Indigenous and environmental groups have won a major legal victory with the Federal Court of Appeal's quashing of the federal government's approvals for the construction of the Trans Mountain Pipeline expansion, thereby halting the project indefinitely. This leaves the Liberal government's purchase of the pipeline hanging like an albatross aroound its neck for its wasting of money and for the Liberal and Conservative government's failure to adequately take into account the environmental and indigenous impacts of expanding the pipeline during the approval process.
In the decision released Thursday, and written by Justice Eleanor Dawson, the court found the National Energy Board's assessment of the project was so flawed that it should not have been relied on by the federal cabinet when it gave final approval to proceed in November 2016. The certificate approving construction and operation of the project has been nullified, leaving the project in legal limbo until the energy regulator and the government reassess their approvals to satisfy the court's demands. ...
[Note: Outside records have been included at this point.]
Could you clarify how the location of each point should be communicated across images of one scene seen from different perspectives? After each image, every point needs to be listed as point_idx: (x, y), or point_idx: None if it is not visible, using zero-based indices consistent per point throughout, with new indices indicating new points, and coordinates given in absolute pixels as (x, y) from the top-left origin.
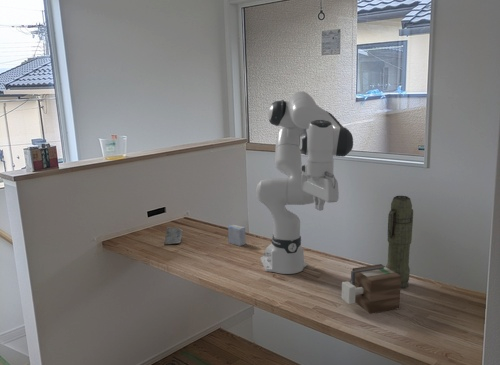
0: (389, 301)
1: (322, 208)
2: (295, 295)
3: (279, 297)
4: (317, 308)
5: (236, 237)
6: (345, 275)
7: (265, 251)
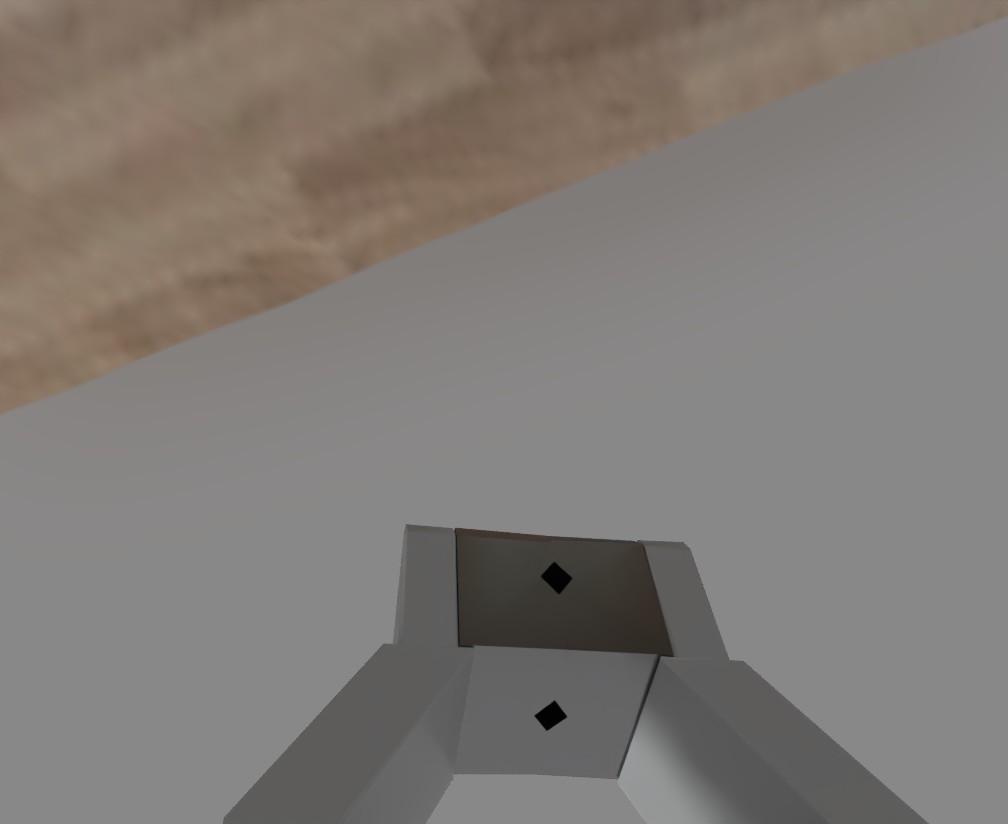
0: None
1: (687, 594)
2: (229, 64)
3: (223, 198)
4: (511, 34)
5: None
6: None
7: None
Amid uncertainty, Kinder Morgan agreed to sell the project to the federal government this spring. Now, the Liberal government is the owner of a proposed pipeline project that could be subject to years of further review.
In its initial study of the project, the NEB found that the pipeline would not cause significant adverse environmental impacts. But the court has determined that conclusion is bogus because it did not assess the impacts of marine shipping — increased tanker traffic that would result from the expanded pipeline — on the environment and southern resident killer whales in the waters around the line's shipping terminal. The appellate court also found that the federal government did not adequately, or meaningfully, consult with Indigenous people and hear out there concerns after the NEB issued its report recommending that cabinet approve the project.
The court has ordered the federal government redo its Phase 3 consultation.
"Only after that consultation is completed and any accommodation made can the project be put before the Governor in Council (cabinet) for approval," the decision reads. "The duty to consult was not adequately discharged in this case."